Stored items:
--*--

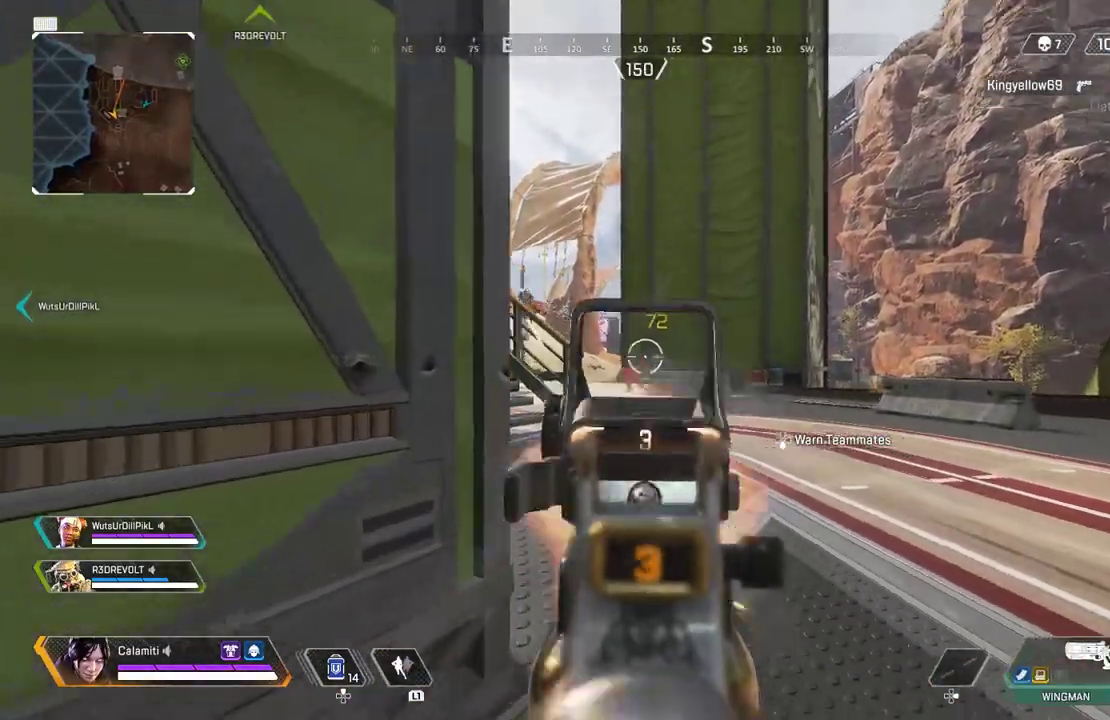
{"dt_ms": 500, "buttons": ["L2"], "left_stick": "right", "right_stick": "left", "events": [[17, "R2", "down"], [100, "R2", "up"], [133, "left_stick", "center"], [183, "left_stick", "right"], [200, "L1", "down"], [250, "L1", "up"], [367, "right_stick", "left"]]}
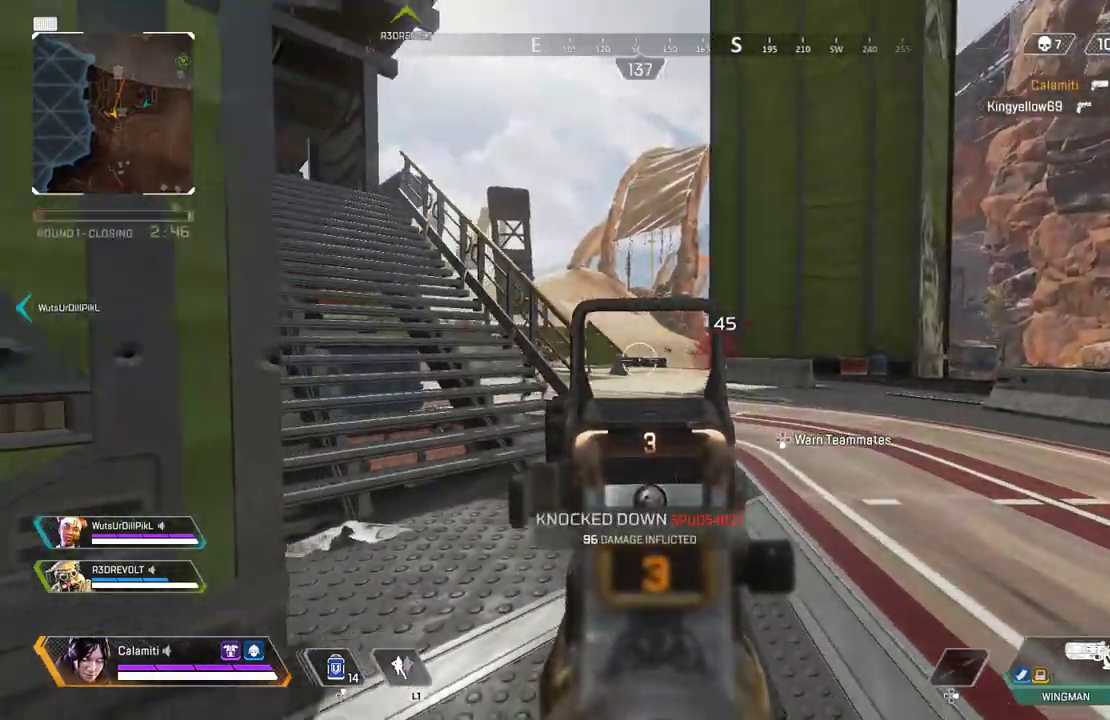
{"dt_ms": 500, "buttons": ["L2"], "left_stick": "right", "right_stick": "right", "events": [[367, "right_stick", "center"], [450, "right_stick", "right"]]}
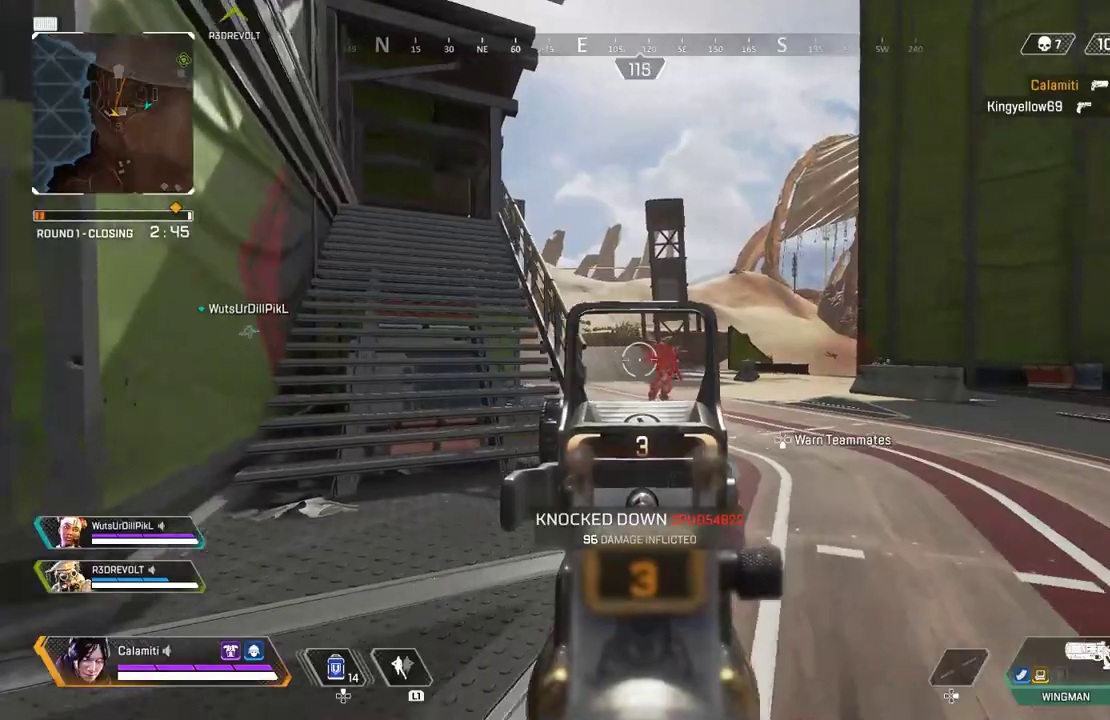
{"dt_ms": 500, "buttons": ["L2", "R2"], "left_stick": "left", "right_stick": "right", "events": [[50, "R2", "down"], [100, "right_stick", "center"], [117, "left_stick", "left"], [133, "R2", "up"], [167, "right_stick", "down-left"], [267, "right_stick", "center"], [300, "left_stick", "center"], [367, "right_stick", "right"], [433, "R2", "down"], [450, "left_stick", "left"]]}
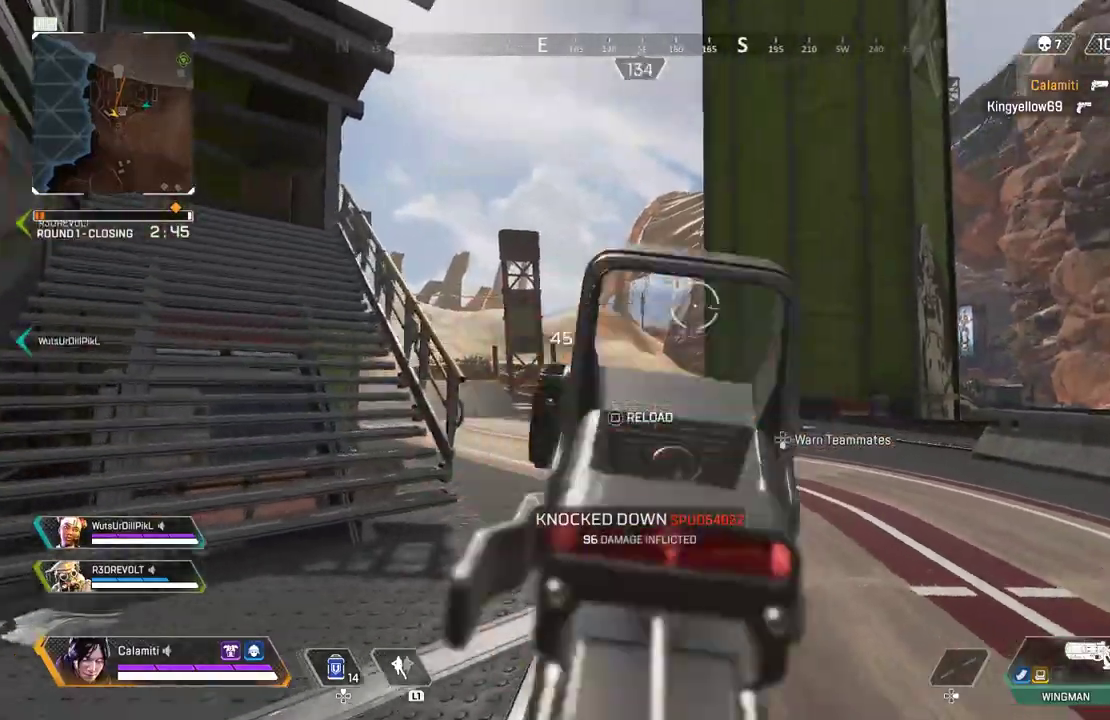
{"dt_ms": 500, "buttons": ["L2"], "left_stick": "left", "right_stick": "right", "events": [[33, "R2", "up"], [83, "right_stick", "down-left"], [167, "right_stick", "center"], [200, "left_stick", "center"], [267, "left_stick", "right"], [283, "right_stick", "right"], [367, "R2", "down"], [400, "right_stick", "center"], [433, "left_stick", "left"], [450, "R2", "up"], [467, "right_stick", "right"]]}
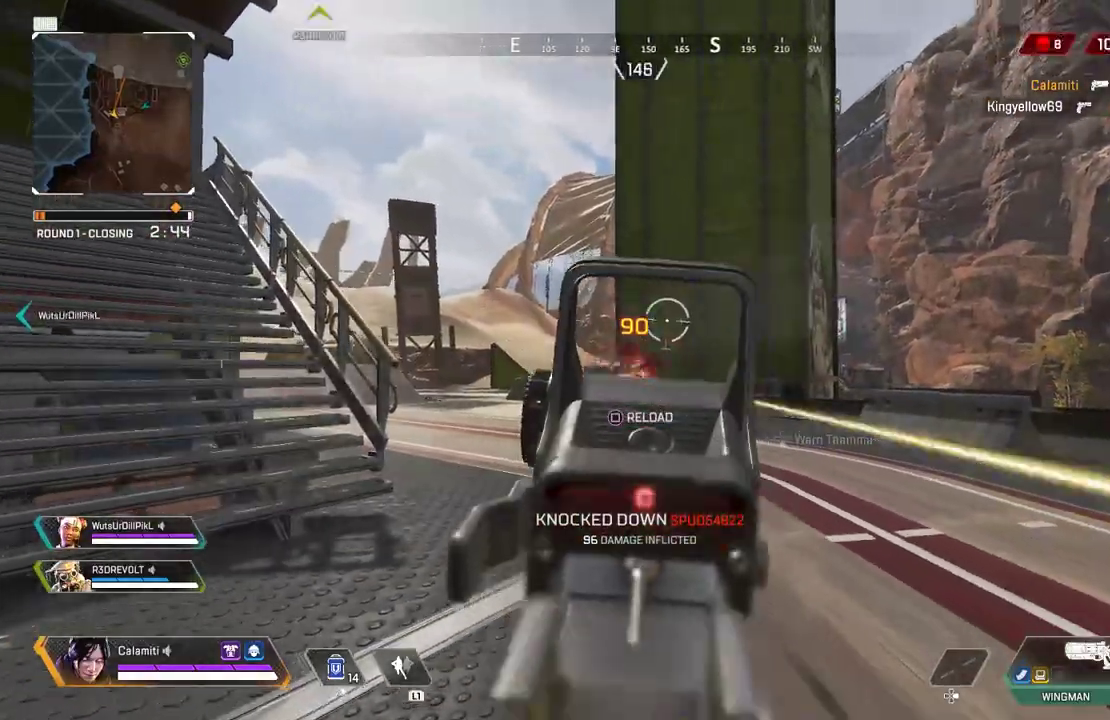
{"dt_ms": 500, "buttons": [], "left_stick": "up", "right_stick": "center", "events": [[67, "left_stick", "up-left"], [67, "right_stick", "left"], [100, "L2", "up"], [150, "L3", "down"], [167, "SQUARE", "down"], [167, "right_stick", "center"], [250, "SQUARE", "up"], [283, "left_stick", "up"], [367, "L3", "up"]]}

--*--

_Activity_. Pictures do not belong in the copy. Reproduce the rest of the data exactly.

_Solution to the problem_.
{"dt_ms": 500, "buttons": ["L2"], "left_stick": "right", "right_stick": "left", "events": [[17, "R2", "down"], [100, "R2", "up"], [133, "left_stick", "center"], [183, "left_stick", "right"], [200, "L1", "down"], [250, "L1", "up"], [367, "right_stick", "left"]]}
{"dt_ms": 500, "buttons": ["L2"], "left_stick": "right", "right_stick": "right", "events": [[367, "right_stick", "center"], [450, "right_stick", "right"]]}
{"dt_ms": 500, "buttons": ["L2", "R2"], "left_stick": "left", "right_stick": "right", "events": [[50, "R2", "down"], [100, "right_stick", "center"], [117, "left_stick", "left"], [133, "R2", "up"], [167, "right_stick", "down-left"], [267, "right_stick", "center"], [300, "left_stick", "center"], [367, "right_stick", "right"], [433, "R2", "down"], [450, "left_stick", "left"]]}
{"dt_ms": 500, "buttons": ["L2"], "left_stick": "left", "right_stick": "right", "events": [[33, "R2", "up"], [83, "right_stick", "down-left"], [167, "right_stick", "center"], [200, "left_stick", "center"], [267, "left_stick", "right"], [283, "right_stick", "right"], [367, "R2", "down"], [400, "right_stick", "center"], [433, "left_stick", "left"], [450, "R2", "up"], [467, "right_stick", "right"]]}
{"dt_ms": 500, "buttons": [], "left_stick": "up", "right_stick": "center", "events": [[67, "left_stick", "up-left"], [67, "right_stick", "left"], [100, "L2", "up"], [150, "L3", "down"], [167, "SQUARE", "down"], [167, "right_stick", "center"], [250, "SQUARE", "up"], [283, "left_stick", "up"], [367, "L3", "up"]]}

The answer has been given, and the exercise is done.